Zekas testified that he had been informed specifically that his tenants would not be granted access to the recreational facilities even if they applied. “It is one of the oldest and perhaps the wisest maxims of equity that the law will not require a person to do a useless act.” (Rock Island Y.W.C.A. v. Bestor (1977), 48 Ill. App. 3d 761, 765, 363 N.E.2d 413, 416.) I find untenable both the majority’s demand that the tenants make a futile request in order to establish injury and its raising the smokescreen of “reasonable rules and regulations” to hide the lack of support for its position. It is clear to me that while SRA and Zekas have fulfilled all four requirements for a preliminary injunction, the Homeowners’ Association has not. While enforcement of a covenant is an equitable right, it should not rank as sufficiently deserving of protection by injunction to prevail over a clear showing of a protectible interest suffering an irreparable injury without adequate remedy at law.
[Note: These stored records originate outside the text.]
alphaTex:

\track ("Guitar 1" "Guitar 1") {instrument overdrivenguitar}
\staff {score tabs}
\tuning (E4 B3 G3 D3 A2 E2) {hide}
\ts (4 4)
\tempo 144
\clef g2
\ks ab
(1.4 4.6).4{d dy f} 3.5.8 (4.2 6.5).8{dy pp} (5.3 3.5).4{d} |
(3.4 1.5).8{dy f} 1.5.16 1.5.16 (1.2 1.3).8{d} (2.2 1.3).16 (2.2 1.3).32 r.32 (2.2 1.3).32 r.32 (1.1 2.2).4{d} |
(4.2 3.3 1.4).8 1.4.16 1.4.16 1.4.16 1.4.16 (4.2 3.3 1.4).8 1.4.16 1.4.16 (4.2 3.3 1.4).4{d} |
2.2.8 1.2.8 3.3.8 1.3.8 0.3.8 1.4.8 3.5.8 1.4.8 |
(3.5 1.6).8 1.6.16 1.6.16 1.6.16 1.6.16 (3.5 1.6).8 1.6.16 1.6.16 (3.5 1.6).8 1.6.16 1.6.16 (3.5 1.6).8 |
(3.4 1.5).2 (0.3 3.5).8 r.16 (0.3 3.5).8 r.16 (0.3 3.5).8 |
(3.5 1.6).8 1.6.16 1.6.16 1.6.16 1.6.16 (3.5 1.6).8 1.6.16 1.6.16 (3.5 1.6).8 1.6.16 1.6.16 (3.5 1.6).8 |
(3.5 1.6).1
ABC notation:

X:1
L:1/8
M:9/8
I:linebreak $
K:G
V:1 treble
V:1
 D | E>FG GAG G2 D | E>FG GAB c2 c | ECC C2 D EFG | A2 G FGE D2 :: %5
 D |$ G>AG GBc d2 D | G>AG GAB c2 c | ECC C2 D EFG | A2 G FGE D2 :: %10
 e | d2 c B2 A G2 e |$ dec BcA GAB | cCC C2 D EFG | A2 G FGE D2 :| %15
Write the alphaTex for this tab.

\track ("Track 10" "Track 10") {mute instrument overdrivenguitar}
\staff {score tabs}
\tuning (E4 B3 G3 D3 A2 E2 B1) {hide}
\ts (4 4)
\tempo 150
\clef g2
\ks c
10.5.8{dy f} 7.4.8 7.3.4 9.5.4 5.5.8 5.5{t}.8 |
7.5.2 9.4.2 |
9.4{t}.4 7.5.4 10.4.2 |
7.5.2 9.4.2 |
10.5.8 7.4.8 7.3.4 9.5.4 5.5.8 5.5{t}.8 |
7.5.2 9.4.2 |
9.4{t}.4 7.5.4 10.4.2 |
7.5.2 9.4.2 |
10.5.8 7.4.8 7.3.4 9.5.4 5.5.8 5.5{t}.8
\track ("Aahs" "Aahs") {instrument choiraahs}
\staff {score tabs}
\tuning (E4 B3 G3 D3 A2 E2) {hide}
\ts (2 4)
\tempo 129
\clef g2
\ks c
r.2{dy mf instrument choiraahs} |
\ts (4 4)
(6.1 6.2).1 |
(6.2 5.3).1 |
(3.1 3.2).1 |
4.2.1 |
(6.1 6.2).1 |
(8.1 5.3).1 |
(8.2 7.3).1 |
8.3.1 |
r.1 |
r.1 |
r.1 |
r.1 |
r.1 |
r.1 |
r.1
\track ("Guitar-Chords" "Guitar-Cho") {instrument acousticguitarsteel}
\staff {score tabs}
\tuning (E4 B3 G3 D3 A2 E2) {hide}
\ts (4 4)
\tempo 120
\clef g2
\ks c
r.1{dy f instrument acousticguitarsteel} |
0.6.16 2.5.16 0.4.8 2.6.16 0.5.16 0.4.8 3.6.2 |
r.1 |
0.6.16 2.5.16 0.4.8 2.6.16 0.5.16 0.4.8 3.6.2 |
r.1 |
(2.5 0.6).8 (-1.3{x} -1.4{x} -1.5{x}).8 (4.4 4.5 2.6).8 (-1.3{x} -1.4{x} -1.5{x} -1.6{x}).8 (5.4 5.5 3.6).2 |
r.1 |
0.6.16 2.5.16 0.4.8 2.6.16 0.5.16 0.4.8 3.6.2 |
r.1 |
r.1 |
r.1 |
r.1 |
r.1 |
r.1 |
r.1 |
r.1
Finally, the majority appears to believe it can placate a justifiably outraged declarant/owner by stating that the grant of the injunction to the Homeowners’ Association will thereby “reduce the presence of SRA on the premises” and will enable the parties to resolve their problems amicably under the watchful eye of the court. In light of testimony by Zekas, his associates, Ben Polisky of the Homeowners’ Association, and Nikki Johanneson, manager of the community facilities, the bitter accusations, insults, and threats freely and loudly exchanged between the parties and their representatives preclude any real possibility of a friendly settlement. For the majority to suggest that its affirmance of the trial court can be justified on such spurious grounds bespeaks an apparent ignorance of the realities of this case. Far from creating an atmosphere of conciliation, all that has been accomplished by the trial court’s granting an injunction to the Homeowners and denying an injunction to Zekas and SRA is an escalation of the animosity between the parties. The majority concludes its discussion of SRA’s exclusion from the community facilities with a masterful exhibition of sleight of hand: SRA was not denied its request for injunction preventing the Homeowners’ Association from barring SRA from the recreational building; rather, the trial judge simply refused to grant the injunction “at this time.” I fail to perceive the practical distinction the majority finds so clear. An injunction by any other name....
The majority’s complete misperception of the import of the trial court’s findings and holdings is revealed in its statement that SRA may rent the units it owns in the same manner as any other individual unit owner. On the contrary, not only would any other individual unit owner be able to show a prospective tenant the complete facilities, he would be able to guarantee his tenant right of access to those facilities. This is precisely what the trial court said SRA may not do. The trial court denied SRA any rights in the property at all. It seems clear to me that the majority is basing its affirmance of the trial court on an erroneous interpretation of the case. It is also quite clear to me that the majority’s ruling, which I find contrary to established law, may very well devastate economically the property interests of SRATriumvera.
For the reasons outlined above, I would reverse the trial court’s decisions on both injunction requests.